* [Exercise instructions]:
Below are the entries; set down each of them exactly.
+ + +
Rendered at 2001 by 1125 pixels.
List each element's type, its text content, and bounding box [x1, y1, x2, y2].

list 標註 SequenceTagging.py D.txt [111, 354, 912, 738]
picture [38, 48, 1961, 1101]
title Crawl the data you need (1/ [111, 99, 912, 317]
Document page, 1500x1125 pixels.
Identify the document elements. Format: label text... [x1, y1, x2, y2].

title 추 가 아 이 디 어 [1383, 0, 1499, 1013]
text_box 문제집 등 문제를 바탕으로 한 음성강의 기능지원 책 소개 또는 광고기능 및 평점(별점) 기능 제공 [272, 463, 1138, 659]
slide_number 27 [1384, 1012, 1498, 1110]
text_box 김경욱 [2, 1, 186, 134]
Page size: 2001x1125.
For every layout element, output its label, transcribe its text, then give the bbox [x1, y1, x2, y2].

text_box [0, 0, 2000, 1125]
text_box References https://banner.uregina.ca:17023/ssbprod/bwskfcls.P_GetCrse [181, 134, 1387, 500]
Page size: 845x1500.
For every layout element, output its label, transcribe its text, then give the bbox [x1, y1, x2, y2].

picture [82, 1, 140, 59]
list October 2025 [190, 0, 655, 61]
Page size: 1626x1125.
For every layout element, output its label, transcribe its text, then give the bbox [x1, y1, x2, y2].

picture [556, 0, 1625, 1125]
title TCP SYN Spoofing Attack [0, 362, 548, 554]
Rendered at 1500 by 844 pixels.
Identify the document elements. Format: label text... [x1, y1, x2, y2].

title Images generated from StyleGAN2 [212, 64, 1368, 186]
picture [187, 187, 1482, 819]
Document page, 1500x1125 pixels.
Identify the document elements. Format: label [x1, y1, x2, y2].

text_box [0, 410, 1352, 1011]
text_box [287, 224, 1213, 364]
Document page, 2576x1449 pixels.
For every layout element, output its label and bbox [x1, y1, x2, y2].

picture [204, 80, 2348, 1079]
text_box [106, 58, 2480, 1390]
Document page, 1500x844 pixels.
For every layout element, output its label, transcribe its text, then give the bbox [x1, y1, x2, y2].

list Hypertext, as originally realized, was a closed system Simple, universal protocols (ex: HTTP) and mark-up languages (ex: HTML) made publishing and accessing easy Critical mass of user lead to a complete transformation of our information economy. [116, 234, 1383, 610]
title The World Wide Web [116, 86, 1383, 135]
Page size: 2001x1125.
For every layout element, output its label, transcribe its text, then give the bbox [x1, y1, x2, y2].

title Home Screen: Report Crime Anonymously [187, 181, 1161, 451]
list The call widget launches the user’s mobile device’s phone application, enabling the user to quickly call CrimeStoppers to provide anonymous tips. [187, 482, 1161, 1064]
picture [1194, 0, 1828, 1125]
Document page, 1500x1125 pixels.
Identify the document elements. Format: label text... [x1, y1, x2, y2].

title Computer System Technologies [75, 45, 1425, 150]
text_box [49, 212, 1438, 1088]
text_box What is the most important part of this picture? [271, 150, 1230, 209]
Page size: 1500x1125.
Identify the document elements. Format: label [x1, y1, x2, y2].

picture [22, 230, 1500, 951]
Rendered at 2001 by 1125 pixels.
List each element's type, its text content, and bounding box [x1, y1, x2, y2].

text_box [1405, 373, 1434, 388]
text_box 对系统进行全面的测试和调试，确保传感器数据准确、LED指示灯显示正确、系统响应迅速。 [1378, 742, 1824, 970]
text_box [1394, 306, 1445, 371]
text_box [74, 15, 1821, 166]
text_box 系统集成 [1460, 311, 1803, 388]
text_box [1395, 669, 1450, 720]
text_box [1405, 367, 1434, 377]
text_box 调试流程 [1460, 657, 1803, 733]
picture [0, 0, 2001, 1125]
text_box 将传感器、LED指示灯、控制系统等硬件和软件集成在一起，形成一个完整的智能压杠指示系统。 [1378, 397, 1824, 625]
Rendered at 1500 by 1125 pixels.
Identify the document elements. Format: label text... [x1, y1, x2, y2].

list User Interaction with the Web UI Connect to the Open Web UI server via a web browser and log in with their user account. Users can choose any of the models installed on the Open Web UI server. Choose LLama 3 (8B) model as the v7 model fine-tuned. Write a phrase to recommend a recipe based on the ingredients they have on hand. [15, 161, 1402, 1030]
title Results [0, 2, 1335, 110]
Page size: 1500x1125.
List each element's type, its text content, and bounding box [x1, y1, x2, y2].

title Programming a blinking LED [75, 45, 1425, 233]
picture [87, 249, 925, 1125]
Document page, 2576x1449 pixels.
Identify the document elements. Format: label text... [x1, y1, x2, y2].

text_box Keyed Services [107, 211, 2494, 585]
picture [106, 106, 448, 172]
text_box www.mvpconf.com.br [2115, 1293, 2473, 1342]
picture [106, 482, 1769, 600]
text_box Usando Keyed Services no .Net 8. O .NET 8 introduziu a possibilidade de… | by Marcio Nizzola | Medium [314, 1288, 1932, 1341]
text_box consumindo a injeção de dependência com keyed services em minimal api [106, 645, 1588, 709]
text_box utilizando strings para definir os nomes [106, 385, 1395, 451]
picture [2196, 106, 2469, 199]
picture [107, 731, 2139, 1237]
+ + +
* [Result of this task]:
Rendered at 2001 by 1125 pixels.
List each element's type, its text content, and bounding box [x1, y1, x2, y2].

list 標註 SequenceTagging.py D.txt [111, 354, 912, 738]
picture [38, 48, 1961, 1101]
title Crawl the data you need (1/ [111, 99, 912, 317]
Document page, 1500x1125 pixels.
Identify the document elements. Format: label text... [x1, y1, x2, y2].

title 추 가 아 이 디 어 [1383, 0, 1499, 1013]
text_box 문제집 등 문제를 바탕으로 한 음성강의 기능지원 책 소개 또는 광고기능 및 평점(별점) 기능 제공 [272, 463, 1138, 659]
slide_number 27 [1384, 1012, 1498, 1110]
text_box 김경욱 [2, 1, 186, 134]
Page size: 2001x1125.
For every layout element, output its label, transcribe its text, then give the bbox [x1, y1, x2, y2].

text_box [0, 0, 2000, 1125]
text_box References https://banner.uregina.ca:17023/ssbprod/bwskfcls.P_GetCrse [181, 134, 1387, 500]
Page size: 845x1500.
For every layout element, output its label, transcribe its text, then give the bbox [x1, y1, x2, y2].

picture [82, 1, 140, 59]
list October 2025 [190, 0, 655, 61]
Page size: 1626x1125.
For every layout element, output its label, transcribe its text, then give the bbox [x1, y1, x2, y2].

picture [556, 0, 1625, 1125]
title TCP SYN Spoofing Attack [0, 362, 548, 554]
Rendered at 1500 by 844 pixels.
Identify the document elements. Format: label text... [x1, y1, x2, y2].

title Images generated from StyleGAN2 [212, 64, 1368, 186]
picture [187, 187, 1482, 819]
Document page, 1500x1125 pixels.
Identify the document elements. Format: label [x1, y1, x2, y2].

text_box [0, 410, 1352, 1011]
text_box [287, 224, 1213, 364]
Document page, 2576x1449 pixels.
For every layout element, output its label and bbox [x1, y1, x2, y2].

picture [204, 80, 2348, 1079]
text_box [106, 58, 2480, 1390]
Document page, 1500x844 pixels.
For every layout element, output its label, transcribe its text, then give the bbox [x1, y1, x2, y2].

list Hypertext, as originally realized, was a closed system Simple, universal protocols (ex: HTTP) and mark-up languages (ex: HTML) made publishing and accessing easy Critical mass of user lead to a complete transformation of our information economy. [116, 234, 1383, 610]
title The World Wide Web [116, 86, 1383, 135]
Page size: 2001x1125.
For every layout element, output its label, transcribe its text, then give the bbox [x1, y1, x2, y2].

title Home Screen: Report Crime Anonymously [187, 181, 1161, 451]
list The call widget launches the user’s mobile device’s phone application, enabling the user to quickly call CrimeStoppers to provide anonymous tips. [187, 482, 1161, 1064]
picture [1194, 0, 1828, 1125]
Document page, 1500x1125 pixels.
Identify the document elements. Format: label text... [x1, y1, x2, y2].

title Computer System Technologies [75, 45, 1425, 150]
text_box [49, 212, 1438, 1088]
text_box What is the most important part of this picture? [271, 150, 1230, 209]
Page size: 1500x1125.
Identify the document elements. Format: label [x1, y1, x2, y2].

picture [22, 230, 1500, 951]
Rendered at 2001 by 1125 pixels.
List each element's type, its text content, and bounding box [x1, y1, x2, y2].

text_box [1405, 373, 1434, 388]
text_box 对系统进行全面的测试和调试，确保传感器数据准确、LED指示灯显示正确、系统响应迅速。 [1378, 742, 1824, 970]
text_box [1394, 306, 1445, 371]
text_box [74, 15, 1821, 166]
text_box 系统集成 [1460, 311, 1803, 388]
text_box [1395, 669, 1450, 720]
text_box [1405, 367, 1434, 377]
text_box 调试流程 [1460, 657, 1803, 733]
picture [0, 0, 2001, 1125]
text_box 将传感器、LED指示灯、控制系统等硬件和软件集成在一起，形成一个完整的智能压杠指示系统。 [1378, 397, 1824, 625]
Rendered at 1500 by 1125 pixels.
Identify the document elements. Format: label text... [x1, y1, x2, y2].

list User Interaction with the Web UI Connect to the Open Web UI server via a web browser and log in with their user account. Users can choose any of the models installed on the Open Web UI server. Choose LLama 3 (8B) model as the v7 model fine-tuned. Write a phrase to recommend a recipe based on the ingredients they have on hand. [15, 161, 1402, 1030]
title Results [0, 2, 1335, 110]
Page size: 1500x1125.
List each element's type, its text content, and bounding box [x1, y1, x2, y2].

title Programming a blinking LED [75, 45, 1425, 233]
picture [87, 249, 925, 1125]
Document page, 2576x1449 pixels.
Identify the document elements. Format: label text... [x1, y1, x2, y2].

text_box Keyed Services [107, 211, 2494, 585]
picture [106, 106, 448, 172]
text_box www.mvpconf.com.br [2115, 1293, 2473, 1342]
picture [106, 482, 1769, 600]
text_box Usando Keyed Services no .Net 8. O .NET 8 introduziu a possibilidade de… | by Marcio Nizzola | Medium [314, 1288, 1932, 1341]
text_box consumindo a injeção de dependência com keyed services em minimal api [106, 645, 1588, 709]
text_box utilizando strings para definir os nomes [106, 385, 1395, 451]
picture [2196, 106, 2469, 199]
picture [107, 731, 2139, 1237]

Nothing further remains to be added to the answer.